RE: QOS IE Workbook Lab 13 Q.9.1

From: simon hart (simon@harttel.com)
Date: Sun Sep 18 2005 - 12:53:24 GMT-3


Hi Group,

Sorry, but I have reread this again (with the Doc CD) and need to retract
most of this question.

I failed to realise that the marking action takes over in CAR, thus anything
over either 128k or 256k is going to get marked and not dropped. There
should be no drop action within the MQC statements.

However I do believe that there are still errors within this scenario, in
particular CAR and MQC behave differently and therefore to achieve the same
ends is somewhat diffilcult.

Simon

-----Original Message-----
From: nobody@groupstudy.com [mailto:nobody@groupstudy.com]On Behalf Of simon
hart
Sent: 18 September 2005 16:05
To: Group Study
Subject: QOS IE Workbook Lab 13 Q.9.1

Hi All,

I would welcome comments on this task within the IE workbook. I think that
the question and answer may be incorrect,

The task itself is to change various CAR statements into MQC. The problem I
see here is that CAR and MQC have different policing algorithms and thus to
mimic each statement is extremely diffilcult.

One is asked to achieve the following

rate-limit input access-group 101 128000 2000 2000 conform-action transmit
exceed-action set-prec-transmit 0

The answer given for the MQC statement is as follows

police cir 128000 bc 2000 be 2000
conform-action transmit
exceed-action set-prec-transmit 0

Now I believe this answer to be wrong for the following reasons. When the
bc and be are equal within CAR there is no burst, thus no exceed action.

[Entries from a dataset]
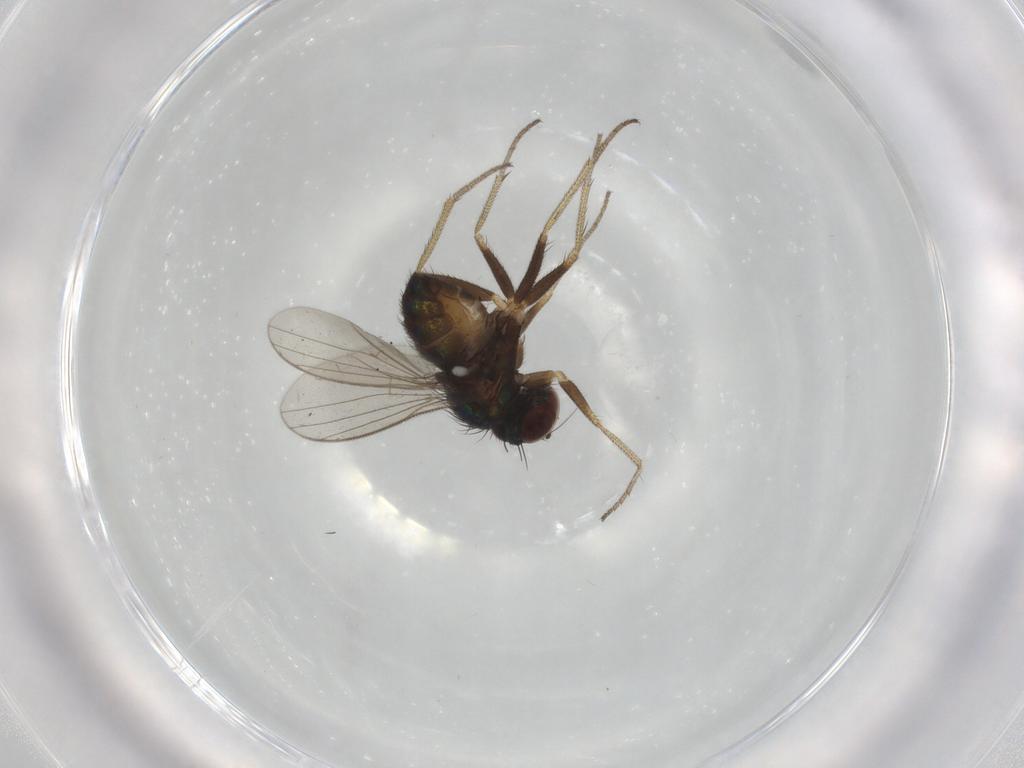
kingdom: Animalia
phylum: Arthropoda
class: Insecta
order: Diptera
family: Dolichopodidae
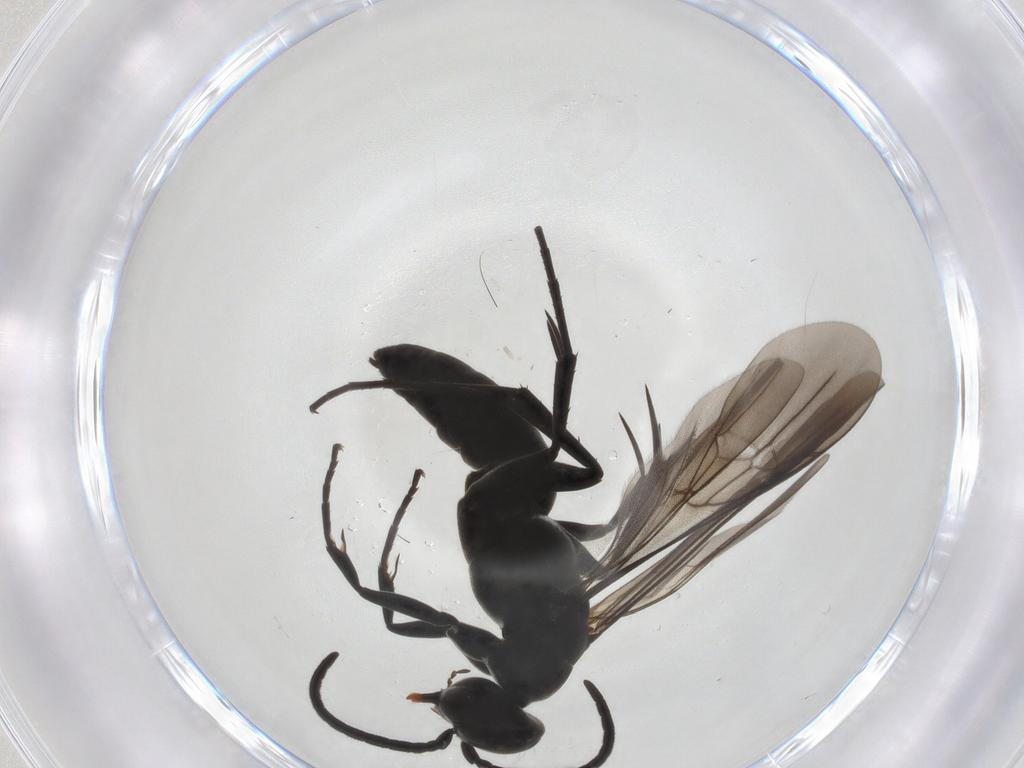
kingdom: Animalia
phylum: Arthropoda
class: Insecta
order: Hymenoptera
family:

_Given exercise 1_.
Summarize the QoS workbook post in two sentences.
_Given exercise 2_.
In the QoS workbook post, when was the original message sent?
_Given exercise 3_.
Reproduce the QoS workbook post word for word from "The task itself" to "is extremely diffilcult.".

_Full output 1_.
After rereading the question with the Doc CD, the writer retracts most of it, recognizing that CAR's marking action means traffic over 128k or 256k is marked rather than dropped, so the MQC statements should contain no drop action. The writer still believes the scenario has errors because CAR and MQC behave differently, and the original message argues that the workbook's MQC answer is wrong because equal bc and be values in CAR mean there is no burst and thus no exceed action.

_Full output 2_.
It was sent on 18 September 2005 at 16:05.

_Full output 3_.
The task itself is to change various CAR statements into MQC. The problem I
see here is that CAR and MQC have different policing algorithms and thus to
mimic each statement is extremely diffilcult.